Magical though the cat of this unsentimental, profoundly moving book’s title appears – and at points I did wonder if it was more symbolic talisman than actual feline – it plays only a minor role, and the real miracle here is the vitality of Kacenberg’s faith and determination.
No One Round Here Reads Tolstoy
Mark Hodkinson Canongate £16.99
Mark Hodkinson, a member of an upper-class family was born in Rochdale during the 1960s.
His future was mapped out, an assumed path through a pointless education, leaving secondary-modern school to take up his dad’s trade and become an electrician.
Nearly fifty years later, he still runs a publishing company and is an author.

It is easy to read Mark Hodkinson’s autobiography and realize that there is no better way of social mobility than books. He was able to use them as a drug.
He says that one thing changed his path. It wasn’t parental ambition nor an encouraging teacher that boosted his career: books were the key to his success.
The pages of a novel were where he discovered another world. He found a way of thinking that was different through stories, tales and words.
To read this memoir, you will realize there is no better tool than a book to promote social mobility.

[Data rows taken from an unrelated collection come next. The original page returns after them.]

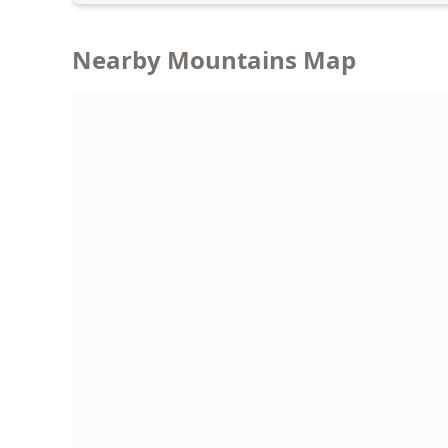
Nearby Mountains Map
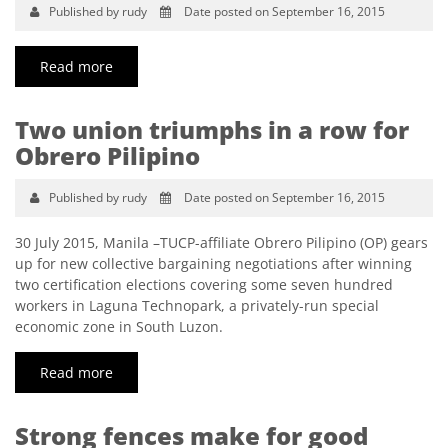
Published by rudy
Date posted on September 16, 2015
Read more
Two union triumphs in a row for
Obrero Pilipino
Published by rudy
Date posted on September 16, 2015
30 July 2015, Manila –TUCP-affiliate Obrero Pilipino (OP) gears
up for new collective bargaining negotiations after winning
two certification elections covering some seven hundred
workers in Laguna Technopark, a privately-run special
economic zone in South Luzon.
Read more
Strong fences make for good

Which is why J. K. Rowling deserves society’s eternal gratitude: no one has encouraged more children to read than her. Because of her, she is responsible for much more growth and development that any government program.
The reward for authors like her is that, if they get kids to read, then one day they will write books as delightful as this one.
For Hodkinson’s story of a life in thrall to books is a delight.
In the 70s, reading was a rare activity in America. He vividly recalls the era when only three channels were available and the existence of telephone boxes.
Hodkinson used to be in a punk group at school. He couldn’t play the guitar, he just made what he calls ‘manicured noises’.
However, despite their lack of obvious talent, they recorded an album within just two weeks. By album, he refers to a cassette that they made in one of their bedrooms.
A lovely scene shows Hodkinson in 1976, not looking up local girls at Rochdale swimming pools but instead scouring secondhand bookshops.
His hero, Holden Caulfield (the protagonist in The Catcher In The Rye), was born long before Harry Potter. He believed J. D. Salinger wrote it for him, as he did with so many others. His observations were so unique and personal, he had to have done.
As Hodkinson so astutely notes, that is what books can do: not just alter a reader’s world view, but change their life. His life was changed by them.